MELBOURNE (Reuters) - New Zealand wicketkeeper BJ Watling expects his team to continue their short-pitched barrage at the Melbourne Cricket Ground against Australia if the wicket proves conducive during the Boxing Day test.
New Zealand lost the series-opener in Perth by 296 runs but rattled Australia’s batsmen with short and angled bowling in their second innings, prompting the home side’s batting coach Graeme Hick to query the legality of the tactics.
Trailing 1-0 in the three-match series, the Black Caps are likely to regain injury-hit Trent Boult for the second test at the MCG starting Dec. 26, adding another weapon to their pace arsenal.
Watling noted seamer Neil Wagner had proved particularly tricky for the Australian batsmen, taking five of his seven wickets with the short ball and softening up Matthew Wade with a number of bouncers that hit the body.
“(Wagner) has done it for a very long period of time, he’s very skilled at it, he’s very accurate at it. And he used it well in Perth and put them under some pressure,” he told reporters on Saturday.
“But again, we’re going to have see actually what that wicket does. It might not be conducive to that type of bowling so we have to be adjustable.”
Wagner was able to remove Steve Smith twice with the short ball and well-placed fields, limiting Australia’s master batsman to 59 runs in the pink ball test in Perth.
Watling dismissed the idea his team had Smith worked out.
“He’s that type of guy that really works hard and looks to improve every time. He’ll have a different game plan, so we’ll have to fight that out on the field.”
Watling also said his team would face the same challenges.
“I know fast bowlers like bowling bumpers. We’re going to face it and we’ve got to work on it,” he said.
New Zealand’s main concern is their top order batting, with opener Jeet Raval down on runs and expected to be dropped for the MCG test.

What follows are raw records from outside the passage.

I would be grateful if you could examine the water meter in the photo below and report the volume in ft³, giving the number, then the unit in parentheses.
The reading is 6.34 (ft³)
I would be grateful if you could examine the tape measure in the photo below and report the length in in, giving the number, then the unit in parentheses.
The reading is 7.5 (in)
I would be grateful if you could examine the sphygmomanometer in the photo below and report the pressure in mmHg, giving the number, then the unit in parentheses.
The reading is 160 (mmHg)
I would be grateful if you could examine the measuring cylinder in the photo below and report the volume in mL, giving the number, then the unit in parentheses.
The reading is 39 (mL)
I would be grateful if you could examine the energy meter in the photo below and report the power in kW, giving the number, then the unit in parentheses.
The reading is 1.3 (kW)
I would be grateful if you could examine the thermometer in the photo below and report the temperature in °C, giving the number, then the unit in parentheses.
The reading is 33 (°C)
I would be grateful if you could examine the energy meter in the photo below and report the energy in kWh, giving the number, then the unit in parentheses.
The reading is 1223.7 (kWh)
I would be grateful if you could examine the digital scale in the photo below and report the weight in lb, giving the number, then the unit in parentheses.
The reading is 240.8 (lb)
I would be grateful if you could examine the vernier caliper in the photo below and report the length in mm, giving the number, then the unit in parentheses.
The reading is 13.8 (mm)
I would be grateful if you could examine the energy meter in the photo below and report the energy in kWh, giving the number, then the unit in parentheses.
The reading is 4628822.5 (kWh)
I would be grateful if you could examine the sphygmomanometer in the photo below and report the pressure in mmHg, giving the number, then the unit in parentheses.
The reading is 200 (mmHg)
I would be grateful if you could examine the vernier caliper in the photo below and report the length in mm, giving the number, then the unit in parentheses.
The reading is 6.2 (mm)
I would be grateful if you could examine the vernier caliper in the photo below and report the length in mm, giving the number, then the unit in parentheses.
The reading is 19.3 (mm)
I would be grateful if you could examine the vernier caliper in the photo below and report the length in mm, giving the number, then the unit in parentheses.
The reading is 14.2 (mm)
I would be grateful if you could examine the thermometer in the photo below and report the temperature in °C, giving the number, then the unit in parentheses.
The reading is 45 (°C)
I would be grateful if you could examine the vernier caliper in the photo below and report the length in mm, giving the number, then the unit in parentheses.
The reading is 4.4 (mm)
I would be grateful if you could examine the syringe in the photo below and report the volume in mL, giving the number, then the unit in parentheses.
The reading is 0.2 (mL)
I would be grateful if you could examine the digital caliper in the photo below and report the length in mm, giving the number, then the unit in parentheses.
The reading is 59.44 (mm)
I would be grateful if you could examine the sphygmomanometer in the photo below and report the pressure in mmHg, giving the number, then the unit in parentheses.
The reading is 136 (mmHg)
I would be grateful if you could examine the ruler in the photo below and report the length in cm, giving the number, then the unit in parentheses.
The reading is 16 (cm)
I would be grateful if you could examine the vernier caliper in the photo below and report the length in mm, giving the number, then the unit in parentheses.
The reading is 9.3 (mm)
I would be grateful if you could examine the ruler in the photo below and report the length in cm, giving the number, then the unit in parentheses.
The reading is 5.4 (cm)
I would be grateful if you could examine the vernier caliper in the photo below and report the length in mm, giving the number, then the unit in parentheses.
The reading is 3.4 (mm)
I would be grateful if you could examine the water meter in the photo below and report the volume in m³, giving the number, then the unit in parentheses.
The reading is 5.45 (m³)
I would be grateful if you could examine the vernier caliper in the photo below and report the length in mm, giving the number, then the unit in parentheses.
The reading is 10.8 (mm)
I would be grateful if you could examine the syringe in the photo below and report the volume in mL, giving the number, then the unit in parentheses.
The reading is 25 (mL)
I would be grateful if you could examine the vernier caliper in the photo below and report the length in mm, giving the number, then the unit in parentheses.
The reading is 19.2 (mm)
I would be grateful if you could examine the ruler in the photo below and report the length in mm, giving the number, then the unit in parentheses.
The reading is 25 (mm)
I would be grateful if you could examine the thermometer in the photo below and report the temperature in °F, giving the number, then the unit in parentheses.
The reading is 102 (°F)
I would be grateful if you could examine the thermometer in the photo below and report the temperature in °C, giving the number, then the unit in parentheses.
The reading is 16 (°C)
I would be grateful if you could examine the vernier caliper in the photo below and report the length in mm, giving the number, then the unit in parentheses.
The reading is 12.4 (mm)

Watling, who started his test career as an opener, is seen as an option to replace Raval.
But the 34-year-old has not batted at the top of the order since 2012.
“I’ve done it in the past, I don’t think it’s a comfortable position in general, to be honest,” Watling, who has played 66 tests, said with a wry tone.
“But we’ll discuss things over the next few days and see what eventuates.”